• [Problem]: List every line of the listing below that contains the string "square".

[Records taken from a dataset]
⟨

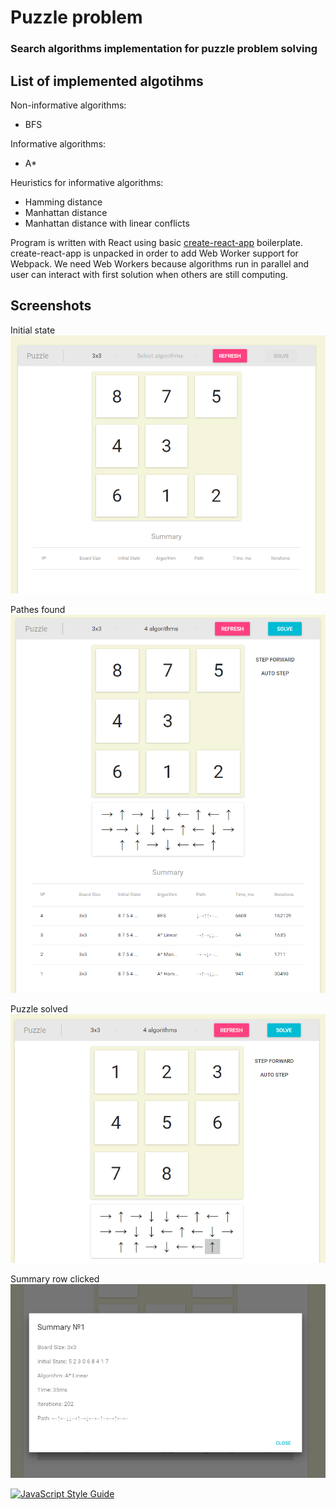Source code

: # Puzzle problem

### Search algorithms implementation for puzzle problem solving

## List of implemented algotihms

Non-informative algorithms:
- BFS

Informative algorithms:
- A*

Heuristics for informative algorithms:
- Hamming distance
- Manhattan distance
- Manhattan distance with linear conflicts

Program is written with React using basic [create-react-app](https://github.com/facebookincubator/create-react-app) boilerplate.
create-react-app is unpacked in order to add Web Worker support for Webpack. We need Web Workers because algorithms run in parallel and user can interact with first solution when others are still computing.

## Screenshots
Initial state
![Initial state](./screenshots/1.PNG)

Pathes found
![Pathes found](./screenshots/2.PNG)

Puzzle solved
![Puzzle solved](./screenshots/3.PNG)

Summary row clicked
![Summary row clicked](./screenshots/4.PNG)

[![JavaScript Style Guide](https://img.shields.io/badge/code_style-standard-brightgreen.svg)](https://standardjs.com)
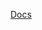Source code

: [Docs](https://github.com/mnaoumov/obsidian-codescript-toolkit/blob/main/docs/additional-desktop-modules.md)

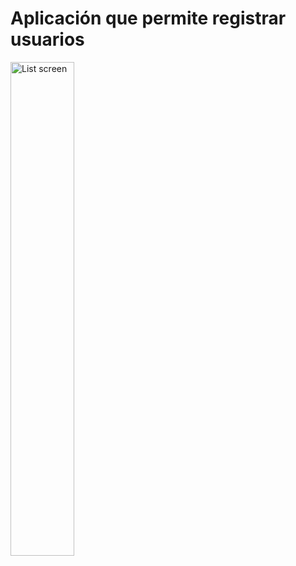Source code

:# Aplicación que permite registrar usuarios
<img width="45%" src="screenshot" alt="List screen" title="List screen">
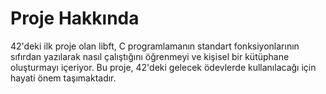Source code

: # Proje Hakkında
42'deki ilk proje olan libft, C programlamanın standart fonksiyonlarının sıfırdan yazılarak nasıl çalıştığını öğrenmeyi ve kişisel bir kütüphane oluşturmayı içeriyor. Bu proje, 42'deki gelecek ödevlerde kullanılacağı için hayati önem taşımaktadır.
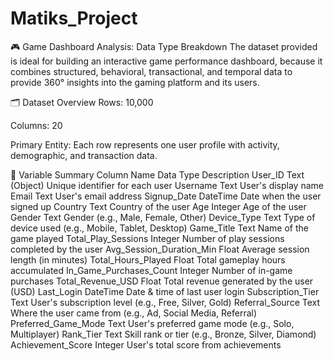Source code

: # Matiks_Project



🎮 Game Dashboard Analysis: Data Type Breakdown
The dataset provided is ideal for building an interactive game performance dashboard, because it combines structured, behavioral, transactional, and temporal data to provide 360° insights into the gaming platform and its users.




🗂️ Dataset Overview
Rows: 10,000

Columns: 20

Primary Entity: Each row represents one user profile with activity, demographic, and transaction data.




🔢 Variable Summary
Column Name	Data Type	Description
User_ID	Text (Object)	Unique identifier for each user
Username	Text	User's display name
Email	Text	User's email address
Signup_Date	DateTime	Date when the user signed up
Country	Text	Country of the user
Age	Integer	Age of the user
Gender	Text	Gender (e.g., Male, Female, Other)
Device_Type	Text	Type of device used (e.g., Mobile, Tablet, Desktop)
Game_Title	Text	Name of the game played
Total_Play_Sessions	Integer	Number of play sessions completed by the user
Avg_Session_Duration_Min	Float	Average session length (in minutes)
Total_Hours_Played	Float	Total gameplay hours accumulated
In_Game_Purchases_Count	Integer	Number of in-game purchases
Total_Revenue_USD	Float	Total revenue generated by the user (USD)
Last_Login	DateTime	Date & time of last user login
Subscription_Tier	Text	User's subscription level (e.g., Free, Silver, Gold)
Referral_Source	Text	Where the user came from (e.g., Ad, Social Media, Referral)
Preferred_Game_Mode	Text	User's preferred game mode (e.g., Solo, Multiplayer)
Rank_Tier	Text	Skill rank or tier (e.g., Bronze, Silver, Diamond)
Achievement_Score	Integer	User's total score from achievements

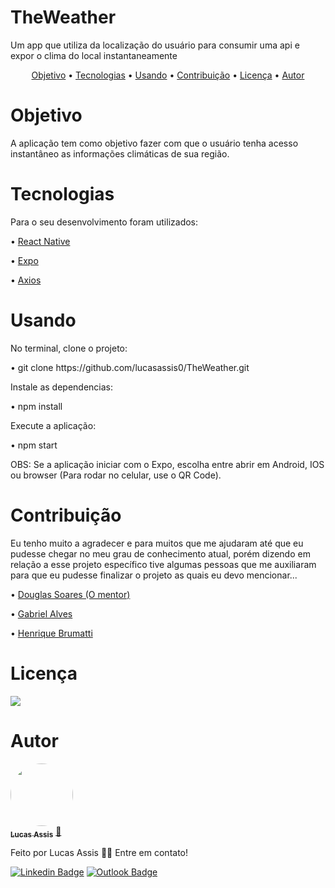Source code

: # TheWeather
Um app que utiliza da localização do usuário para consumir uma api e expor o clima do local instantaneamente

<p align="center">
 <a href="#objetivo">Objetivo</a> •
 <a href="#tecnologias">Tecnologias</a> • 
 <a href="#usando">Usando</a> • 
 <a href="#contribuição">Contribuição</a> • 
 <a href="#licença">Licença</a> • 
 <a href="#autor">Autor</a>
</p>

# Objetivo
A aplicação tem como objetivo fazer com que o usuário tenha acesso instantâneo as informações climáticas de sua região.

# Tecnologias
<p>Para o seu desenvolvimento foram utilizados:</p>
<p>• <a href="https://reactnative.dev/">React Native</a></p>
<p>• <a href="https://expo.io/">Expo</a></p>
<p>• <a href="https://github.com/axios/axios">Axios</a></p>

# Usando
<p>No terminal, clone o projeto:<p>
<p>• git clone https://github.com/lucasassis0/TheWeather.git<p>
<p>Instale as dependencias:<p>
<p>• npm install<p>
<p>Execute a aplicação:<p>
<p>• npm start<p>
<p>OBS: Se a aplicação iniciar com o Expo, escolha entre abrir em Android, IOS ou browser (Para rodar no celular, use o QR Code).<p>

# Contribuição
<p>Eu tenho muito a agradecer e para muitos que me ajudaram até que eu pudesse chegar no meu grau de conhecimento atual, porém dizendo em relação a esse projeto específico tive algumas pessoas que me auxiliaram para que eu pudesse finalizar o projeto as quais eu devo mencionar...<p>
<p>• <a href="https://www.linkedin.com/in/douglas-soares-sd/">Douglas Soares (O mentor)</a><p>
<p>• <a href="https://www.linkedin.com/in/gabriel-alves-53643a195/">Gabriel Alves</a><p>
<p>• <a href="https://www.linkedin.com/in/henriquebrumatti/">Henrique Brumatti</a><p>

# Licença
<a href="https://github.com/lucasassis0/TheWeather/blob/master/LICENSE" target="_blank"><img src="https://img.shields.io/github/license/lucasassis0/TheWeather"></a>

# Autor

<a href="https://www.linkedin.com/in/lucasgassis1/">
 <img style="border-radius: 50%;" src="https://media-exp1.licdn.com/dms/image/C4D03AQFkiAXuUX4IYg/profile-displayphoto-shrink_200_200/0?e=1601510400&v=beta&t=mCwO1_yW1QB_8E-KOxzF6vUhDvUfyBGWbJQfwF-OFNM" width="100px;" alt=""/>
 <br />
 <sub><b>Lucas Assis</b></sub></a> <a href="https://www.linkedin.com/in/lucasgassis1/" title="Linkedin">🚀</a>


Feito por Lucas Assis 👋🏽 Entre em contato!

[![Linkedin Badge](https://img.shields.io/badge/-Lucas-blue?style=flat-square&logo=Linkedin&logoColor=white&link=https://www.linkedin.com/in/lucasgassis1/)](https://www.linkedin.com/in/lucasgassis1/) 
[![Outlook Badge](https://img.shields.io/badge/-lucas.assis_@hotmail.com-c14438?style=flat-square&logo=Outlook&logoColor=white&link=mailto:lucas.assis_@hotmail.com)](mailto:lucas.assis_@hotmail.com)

⟩

• [Output for this task]:
[![Linkedin Badge](https://img.shields.io/badge/-Lucas-blue?style=flat-square&logo=Linkedin&logoColor=white&link=https://www.linkedin.com/in/lucasgassis1/)](https://www.linkedin.com/in/lucasgassis1/) 
[![Outlook Badge](https://img.shields.io/badge/-lucas.assis_@hotmail.com-c14438?style=flat-square&logo=Outlook&logoColor=white&link=mailto:lucas.assis_@hotmail.com)](mailto:lucas.assis_@hotmail.com)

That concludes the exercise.